37 years old Hamida Begum works as house maid. She and her daily laborer husband both are now jobless. The little food supply they have now won’t last in their five members family. Hamida Begum said, “We only have forty taka now. We have to drink poison, if we cannot go out for work. Who will save us from hunger?”
30-years old Kulsum Begum is struggling with her three children since her husband died last year. After lock down she is staying at home and lost her housemaid job. Only food her family has is insufficient to run a few days. She has no one in the city that can help her to survive.
35 years old Shipli Rani Shiuli lost her job after Government announced lockdown in Bangladesh. She is the sole breadwinner and takes care of her two sons since her husband left her. She has little groceries that will last for maximum two days now. With no income she has no idea how she will be able to manage food for coming days.
Textile worker Helena Begum (35) lost her job as her factory layoff last month. She along her five years old daughter Shakiba and elderly mother are now staying half feed almost every day. Helena’s husband left the family after she gave birth to a daughter. She has no one to help her with loan or temporary aid.
Aklima (35) is standing with her one and half year-old daughter Suborna in their one bed-room slum house. She sends her three children in the village as they are unable to manage food for the family now. Every morning she along her rickshaw pullar husband and child only drinking water. With little food left she can only cook once a day.
Firoza Begum (50) has been working as house maid for last thirty years. This is first time due to lock down she is unable to work. Her two sons lost their job recently. Like other slum dwellers she and her family are struggling for daily food supply. Firoza with her two grandchildren Fahima (left) and Selina (right) are feeling uncertain about their future. She doesn’t know when they will be able to eat trice a day again.

RAW DATA ::
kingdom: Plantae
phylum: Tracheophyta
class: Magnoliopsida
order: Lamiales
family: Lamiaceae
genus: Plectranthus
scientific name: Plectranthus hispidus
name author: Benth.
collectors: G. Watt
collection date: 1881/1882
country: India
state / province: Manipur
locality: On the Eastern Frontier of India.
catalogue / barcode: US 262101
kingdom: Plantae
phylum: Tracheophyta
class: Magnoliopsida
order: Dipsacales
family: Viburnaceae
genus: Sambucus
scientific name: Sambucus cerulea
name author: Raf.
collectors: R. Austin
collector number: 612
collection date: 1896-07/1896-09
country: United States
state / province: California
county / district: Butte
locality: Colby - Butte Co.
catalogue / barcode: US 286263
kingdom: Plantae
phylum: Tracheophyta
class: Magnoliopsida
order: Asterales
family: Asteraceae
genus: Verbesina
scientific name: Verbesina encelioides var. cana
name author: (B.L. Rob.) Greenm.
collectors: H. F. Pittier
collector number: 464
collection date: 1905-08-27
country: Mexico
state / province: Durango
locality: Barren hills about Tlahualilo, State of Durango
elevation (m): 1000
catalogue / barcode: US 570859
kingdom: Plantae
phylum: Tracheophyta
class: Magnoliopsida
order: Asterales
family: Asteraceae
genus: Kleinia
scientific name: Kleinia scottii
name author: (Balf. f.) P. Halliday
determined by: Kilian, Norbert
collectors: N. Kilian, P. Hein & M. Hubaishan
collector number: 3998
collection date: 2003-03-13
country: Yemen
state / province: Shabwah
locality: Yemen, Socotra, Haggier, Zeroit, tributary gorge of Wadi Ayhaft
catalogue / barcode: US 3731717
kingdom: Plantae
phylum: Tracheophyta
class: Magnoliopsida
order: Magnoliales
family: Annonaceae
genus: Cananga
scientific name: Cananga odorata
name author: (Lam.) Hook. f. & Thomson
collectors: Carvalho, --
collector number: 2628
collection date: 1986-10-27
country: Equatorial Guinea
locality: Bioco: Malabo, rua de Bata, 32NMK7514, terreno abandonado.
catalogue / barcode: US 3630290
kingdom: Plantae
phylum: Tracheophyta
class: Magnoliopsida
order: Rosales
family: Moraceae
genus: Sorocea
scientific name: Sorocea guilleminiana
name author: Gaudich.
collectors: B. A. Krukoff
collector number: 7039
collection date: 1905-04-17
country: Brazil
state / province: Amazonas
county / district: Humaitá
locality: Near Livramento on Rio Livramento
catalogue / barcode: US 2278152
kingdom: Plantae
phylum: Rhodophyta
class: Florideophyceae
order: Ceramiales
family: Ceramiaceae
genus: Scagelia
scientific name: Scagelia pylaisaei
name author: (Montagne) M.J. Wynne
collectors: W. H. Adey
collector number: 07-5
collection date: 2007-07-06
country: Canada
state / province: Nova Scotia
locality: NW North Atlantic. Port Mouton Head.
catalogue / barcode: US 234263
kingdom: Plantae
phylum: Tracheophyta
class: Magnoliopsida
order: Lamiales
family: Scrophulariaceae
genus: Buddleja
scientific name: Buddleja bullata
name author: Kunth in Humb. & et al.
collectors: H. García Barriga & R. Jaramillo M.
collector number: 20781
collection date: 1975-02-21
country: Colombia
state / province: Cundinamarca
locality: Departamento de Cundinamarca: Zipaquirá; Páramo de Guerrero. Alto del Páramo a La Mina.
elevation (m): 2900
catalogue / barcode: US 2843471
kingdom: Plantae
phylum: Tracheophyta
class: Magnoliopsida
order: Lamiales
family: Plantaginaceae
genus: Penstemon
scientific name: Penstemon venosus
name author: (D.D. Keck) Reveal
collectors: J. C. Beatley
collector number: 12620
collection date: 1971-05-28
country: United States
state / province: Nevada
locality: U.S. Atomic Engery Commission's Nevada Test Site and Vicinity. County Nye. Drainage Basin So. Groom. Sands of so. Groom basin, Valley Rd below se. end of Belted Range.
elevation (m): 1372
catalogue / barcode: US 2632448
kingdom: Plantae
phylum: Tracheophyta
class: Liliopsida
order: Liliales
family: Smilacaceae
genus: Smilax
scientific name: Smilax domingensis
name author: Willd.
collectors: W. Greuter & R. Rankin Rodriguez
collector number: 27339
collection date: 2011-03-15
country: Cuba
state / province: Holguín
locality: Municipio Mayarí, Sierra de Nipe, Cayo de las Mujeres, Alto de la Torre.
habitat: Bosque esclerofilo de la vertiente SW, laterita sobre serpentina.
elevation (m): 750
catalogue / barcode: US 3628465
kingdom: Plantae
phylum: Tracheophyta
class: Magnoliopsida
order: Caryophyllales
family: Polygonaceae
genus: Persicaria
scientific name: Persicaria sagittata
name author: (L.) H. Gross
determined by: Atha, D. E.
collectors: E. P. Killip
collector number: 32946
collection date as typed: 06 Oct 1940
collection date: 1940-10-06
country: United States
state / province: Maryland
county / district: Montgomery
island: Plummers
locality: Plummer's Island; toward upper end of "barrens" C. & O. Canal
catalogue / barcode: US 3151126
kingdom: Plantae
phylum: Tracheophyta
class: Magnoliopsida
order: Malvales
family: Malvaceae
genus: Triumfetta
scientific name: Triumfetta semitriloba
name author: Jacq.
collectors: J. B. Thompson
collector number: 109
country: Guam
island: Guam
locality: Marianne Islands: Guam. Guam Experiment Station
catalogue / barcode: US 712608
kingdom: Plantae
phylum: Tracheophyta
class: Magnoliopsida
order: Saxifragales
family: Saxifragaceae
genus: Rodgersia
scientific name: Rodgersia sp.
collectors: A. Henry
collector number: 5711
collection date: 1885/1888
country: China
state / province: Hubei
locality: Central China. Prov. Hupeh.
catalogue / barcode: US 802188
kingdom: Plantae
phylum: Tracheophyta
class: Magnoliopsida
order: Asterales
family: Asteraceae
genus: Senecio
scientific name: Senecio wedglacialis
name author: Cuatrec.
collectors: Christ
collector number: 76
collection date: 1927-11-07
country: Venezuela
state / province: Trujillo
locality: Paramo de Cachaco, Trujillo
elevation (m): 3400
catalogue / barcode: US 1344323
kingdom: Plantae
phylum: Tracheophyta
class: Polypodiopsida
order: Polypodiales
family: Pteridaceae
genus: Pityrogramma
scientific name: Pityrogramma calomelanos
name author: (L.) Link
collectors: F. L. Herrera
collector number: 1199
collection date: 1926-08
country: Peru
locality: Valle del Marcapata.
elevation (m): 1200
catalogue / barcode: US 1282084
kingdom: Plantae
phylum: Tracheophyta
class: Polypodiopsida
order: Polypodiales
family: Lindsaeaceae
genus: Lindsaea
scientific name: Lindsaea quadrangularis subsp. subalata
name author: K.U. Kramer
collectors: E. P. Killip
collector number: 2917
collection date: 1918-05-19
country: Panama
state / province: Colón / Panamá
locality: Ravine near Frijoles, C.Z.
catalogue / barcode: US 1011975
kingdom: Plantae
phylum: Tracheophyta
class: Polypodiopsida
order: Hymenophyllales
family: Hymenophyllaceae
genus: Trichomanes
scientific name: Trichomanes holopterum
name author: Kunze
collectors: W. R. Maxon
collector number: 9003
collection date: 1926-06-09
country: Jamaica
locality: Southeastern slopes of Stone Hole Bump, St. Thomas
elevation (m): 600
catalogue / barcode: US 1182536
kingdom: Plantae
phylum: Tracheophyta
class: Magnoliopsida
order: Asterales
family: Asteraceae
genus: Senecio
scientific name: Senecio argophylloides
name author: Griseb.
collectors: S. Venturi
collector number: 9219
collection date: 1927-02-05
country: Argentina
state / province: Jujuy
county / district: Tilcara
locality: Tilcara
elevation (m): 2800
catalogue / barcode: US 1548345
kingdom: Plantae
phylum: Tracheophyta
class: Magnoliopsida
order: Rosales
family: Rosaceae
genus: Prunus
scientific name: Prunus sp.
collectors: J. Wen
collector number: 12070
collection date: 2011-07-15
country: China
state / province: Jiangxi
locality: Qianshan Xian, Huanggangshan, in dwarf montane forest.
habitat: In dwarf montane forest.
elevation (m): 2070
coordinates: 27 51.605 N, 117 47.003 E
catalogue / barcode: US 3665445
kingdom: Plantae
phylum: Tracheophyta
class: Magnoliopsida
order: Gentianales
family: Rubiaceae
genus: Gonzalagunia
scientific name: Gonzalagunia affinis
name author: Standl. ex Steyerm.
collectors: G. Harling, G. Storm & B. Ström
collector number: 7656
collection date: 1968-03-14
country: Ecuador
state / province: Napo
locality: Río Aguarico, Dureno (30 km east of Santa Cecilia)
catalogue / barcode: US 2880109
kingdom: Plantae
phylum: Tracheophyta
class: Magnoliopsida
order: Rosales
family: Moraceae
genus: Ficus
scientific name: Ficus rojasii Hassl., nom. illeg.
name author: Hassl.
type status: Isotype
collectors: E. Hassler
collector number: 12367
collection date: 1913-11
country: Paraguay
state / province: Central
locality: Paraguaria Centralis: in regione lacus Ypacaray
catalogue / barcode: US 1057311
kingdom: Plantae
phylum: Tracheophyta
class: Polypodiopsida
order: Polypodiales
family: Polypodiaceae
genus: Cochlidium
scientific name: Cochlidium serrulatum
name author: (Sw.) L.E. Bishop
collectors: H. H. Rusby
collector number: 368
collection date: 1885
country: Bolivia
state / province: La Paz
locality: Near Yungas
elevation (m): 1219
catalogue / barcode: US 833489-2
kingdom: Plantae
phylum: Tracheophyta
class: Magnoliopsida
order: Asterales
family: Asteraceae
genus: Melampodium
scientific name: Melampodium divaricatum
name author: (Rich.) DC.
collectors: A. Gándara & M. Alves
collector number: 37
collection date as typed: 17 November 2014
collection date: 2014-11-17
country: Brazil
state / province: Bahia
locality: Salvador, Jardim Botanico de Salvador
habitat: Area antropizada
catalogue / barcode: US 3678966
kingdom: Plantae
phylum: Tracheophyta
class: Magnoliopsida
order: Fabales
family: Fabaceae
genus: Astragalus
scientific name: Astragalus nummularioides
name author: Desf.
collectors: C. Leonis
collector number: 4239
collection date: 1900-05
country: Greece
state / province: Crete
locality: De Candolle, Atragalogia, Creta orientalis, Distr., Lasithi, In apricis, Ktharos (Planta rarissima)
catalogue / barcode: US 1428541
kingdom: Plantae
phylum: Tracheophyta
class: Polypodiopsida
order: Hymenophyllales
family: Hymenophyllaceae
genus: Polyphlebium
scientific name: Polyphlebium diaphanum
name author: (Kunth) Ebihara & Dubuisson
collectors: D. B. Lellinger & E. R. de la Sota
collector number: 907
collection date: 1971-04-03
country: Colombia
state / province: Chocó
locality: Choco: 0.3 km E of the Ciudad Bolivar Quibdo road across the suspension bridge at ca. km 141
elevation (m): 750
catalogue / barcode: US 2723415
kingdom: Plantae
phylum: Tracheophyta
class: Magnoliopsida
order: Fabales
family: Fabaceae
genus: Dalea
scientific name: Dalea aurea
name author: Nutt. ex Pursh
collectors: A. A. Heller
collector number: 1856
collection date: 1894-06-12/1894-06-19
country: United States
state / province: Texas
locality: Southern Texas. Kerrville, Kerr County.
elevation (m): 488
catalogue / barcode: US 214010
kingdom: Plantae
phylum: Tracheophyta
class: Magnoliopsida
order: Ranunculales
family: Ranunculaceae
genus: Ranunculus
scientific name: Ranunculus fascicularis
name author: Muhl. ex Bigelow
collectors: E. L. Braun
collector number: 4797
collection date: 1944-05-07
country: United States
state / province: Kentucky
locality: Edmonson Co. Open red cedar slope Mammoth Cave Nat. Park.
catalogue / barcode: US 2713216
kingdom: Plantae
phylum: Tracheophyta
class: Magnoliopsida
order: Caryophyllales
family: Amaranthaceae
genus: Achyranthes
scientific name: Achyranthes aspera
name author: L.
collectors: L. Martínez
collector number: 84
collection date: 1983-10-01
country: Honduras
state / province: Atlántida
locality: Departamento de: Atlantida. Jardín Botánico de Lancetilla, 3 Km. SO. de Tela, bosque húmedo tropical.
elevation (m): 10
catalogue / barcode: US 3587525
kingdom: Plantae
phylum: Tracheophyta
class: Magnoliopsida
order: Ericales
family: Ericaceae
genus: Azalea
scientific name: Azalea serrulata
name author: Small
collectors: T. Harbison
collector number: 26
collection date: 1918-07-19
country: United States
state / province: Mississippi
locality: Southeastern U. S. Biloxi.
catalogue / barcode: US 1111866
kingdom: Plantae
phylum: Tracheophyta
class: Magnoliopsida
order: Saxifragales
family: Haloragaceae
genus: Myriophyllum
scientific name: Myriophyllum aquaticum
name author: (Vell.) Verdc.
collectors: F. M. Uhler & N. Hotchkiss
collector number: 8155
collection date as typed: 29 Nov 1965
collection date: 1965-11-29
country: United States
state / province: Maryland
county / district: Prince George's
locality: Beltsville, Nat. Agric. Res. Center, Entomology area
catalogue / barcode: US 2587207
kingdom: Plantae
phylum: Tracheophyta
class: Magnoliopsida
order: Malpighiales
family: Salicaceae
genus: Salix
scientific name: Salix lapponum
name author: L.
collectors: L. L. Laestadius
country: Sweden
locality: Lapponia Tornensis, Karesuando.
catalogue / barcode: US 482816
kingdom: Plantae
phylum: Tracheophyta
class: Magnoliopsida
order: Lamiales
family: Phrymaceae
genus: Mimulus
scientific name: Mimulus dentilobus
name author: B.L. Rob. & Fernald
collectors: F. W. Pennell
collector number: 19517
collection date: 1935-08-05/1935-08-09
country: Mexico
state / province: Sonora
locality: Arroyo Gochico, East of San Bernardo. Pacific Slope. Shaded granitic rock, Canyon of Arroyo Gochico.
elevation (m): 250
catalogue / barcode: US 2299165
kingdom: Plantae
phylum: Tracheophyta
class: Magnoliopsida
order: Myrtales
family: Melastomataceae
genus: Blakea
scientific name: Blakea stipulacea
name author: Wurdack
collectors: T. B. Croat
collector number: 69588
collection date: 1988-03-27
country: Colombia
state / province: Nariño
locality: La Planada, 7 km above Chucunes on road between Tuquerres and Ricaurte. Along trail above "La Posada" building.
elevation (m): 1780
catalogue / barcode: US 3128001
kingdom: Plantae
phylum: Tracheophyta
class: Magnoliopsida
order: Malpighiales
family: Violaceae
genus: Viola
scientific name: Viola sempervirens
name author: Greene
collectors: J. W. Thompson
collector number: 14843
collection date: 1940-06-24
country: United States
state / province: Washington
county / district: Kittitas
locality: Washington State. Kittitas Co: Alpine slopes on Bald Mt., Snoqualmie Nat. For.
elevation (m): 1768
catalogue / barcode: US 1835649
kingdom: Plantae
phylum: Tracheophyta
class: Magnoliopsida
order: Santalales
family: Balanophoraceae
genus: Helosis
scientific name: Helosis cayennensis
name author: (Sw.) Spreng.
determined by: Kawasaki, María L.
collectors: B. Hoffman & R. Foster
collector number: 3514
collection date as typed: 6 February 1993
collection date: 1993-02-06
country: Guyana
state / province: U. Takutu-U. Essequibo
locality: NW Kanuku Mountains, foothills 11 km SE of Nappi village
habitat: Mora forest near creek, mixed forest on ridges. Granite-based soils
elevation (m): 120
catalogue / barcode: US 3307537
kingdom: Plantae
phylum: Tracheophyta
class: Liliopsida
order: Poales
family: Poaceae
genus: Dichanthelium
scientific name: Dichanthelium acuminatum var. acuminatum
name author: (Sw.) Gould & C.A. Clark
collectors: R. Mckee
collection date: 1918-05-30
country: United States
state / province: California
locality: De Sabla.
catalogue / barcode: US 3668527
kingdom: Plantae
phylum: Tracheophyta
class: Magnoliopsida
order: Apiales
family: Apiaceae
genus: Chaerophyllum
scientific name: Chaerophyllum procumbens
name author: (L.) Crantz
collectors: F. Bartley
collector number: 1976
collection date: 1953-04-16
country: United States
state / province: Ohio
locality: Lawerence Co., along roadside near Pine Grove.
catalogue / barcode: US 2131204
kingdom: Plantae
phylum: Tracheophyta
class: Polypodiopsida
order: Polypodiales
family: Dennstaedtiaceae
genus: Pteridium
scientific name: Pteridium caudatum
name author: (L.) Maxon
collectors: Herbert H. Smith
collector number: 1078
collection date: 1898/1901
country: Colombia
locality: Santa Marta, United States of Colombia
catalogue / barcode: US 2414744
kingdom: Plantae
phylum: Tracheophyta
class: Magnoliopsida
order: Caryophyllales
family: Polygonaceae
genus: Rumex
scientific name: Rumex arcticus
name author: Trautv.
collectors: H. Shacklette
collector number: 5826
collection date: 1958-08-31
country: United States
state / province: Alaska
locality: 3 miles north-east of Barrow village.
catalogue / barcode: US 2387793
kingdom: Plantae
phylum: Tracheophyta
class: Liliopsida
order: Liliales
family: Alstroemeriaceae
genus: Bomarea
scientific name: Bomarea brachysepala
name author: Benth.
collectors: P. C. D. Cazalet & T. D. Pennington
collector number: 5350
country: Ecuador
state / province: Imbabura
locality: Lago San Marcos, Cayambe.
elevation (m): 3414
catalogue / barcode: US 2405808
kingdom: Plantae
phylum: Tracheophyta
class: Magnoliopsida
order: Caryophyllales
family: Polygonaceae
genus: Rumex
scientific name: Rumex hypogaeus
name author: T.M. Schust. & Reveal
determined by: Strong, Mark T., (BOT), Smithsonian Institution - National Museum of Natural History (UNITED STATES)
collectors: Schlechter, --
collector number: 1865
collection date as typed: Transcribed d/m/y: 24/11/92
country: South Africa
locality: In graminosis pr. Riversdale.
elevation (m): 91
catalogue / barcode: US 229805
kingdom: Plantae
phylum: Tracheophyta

ACTIVITY LIST ::
1: Answer these questions about the text on women in Bangladesh who lost work during the lockdown.
(a) How much money does Hamida Begum say her family has left?
(b) At most, how many days will Shipli Rani Shiuli's groceries last?
(c) For how many years has Firoza Begum worked as a house maid?
2: Write a continuation of the text on women in Bangladesh who lost work during the lockdown, picking up after its final sentence.

TASK ANSWERS ::
1:
(a) Forty taka.
(b) Two days.
(c) Thirty years.

2:
House maid Kohinoor Begum and her security guard husband Abul Kashem both are now staying at home. Due to lockdown Kohinoor lost her job. The only house they had in their village went in river. During their three years stay in Dhaka they never face such poverty and hardship before. With little food supply and thirty-taka cash their five members family fear to starve in coming days.
40-years old Anowara Begum works as house maid. She and her rickshaw pullar husband can no longer work due to lock down. They along their three children are eating once a day to save their remaining grocery. She calls her previous employer for help with food aid. If lock down continues, she fears her family will be in the street to beg or to die.
Sahara Khatun’s (60) only son works in a hospital as peon. He stops going to work since the hospital is lock down for virus outbreak. Now Sahara with her disable husband is spending days of uncertainty and starvation. The little food supplies the family possess will run a day or two.
House maid Kulsum Begum (38) fears for her daughter Runa’s (15) safety under lock down. She is looking for food aid since the day her employer dismissed her job. As a single parent she is unable to provide enough and now both mother and daughter are almost starving daily basis.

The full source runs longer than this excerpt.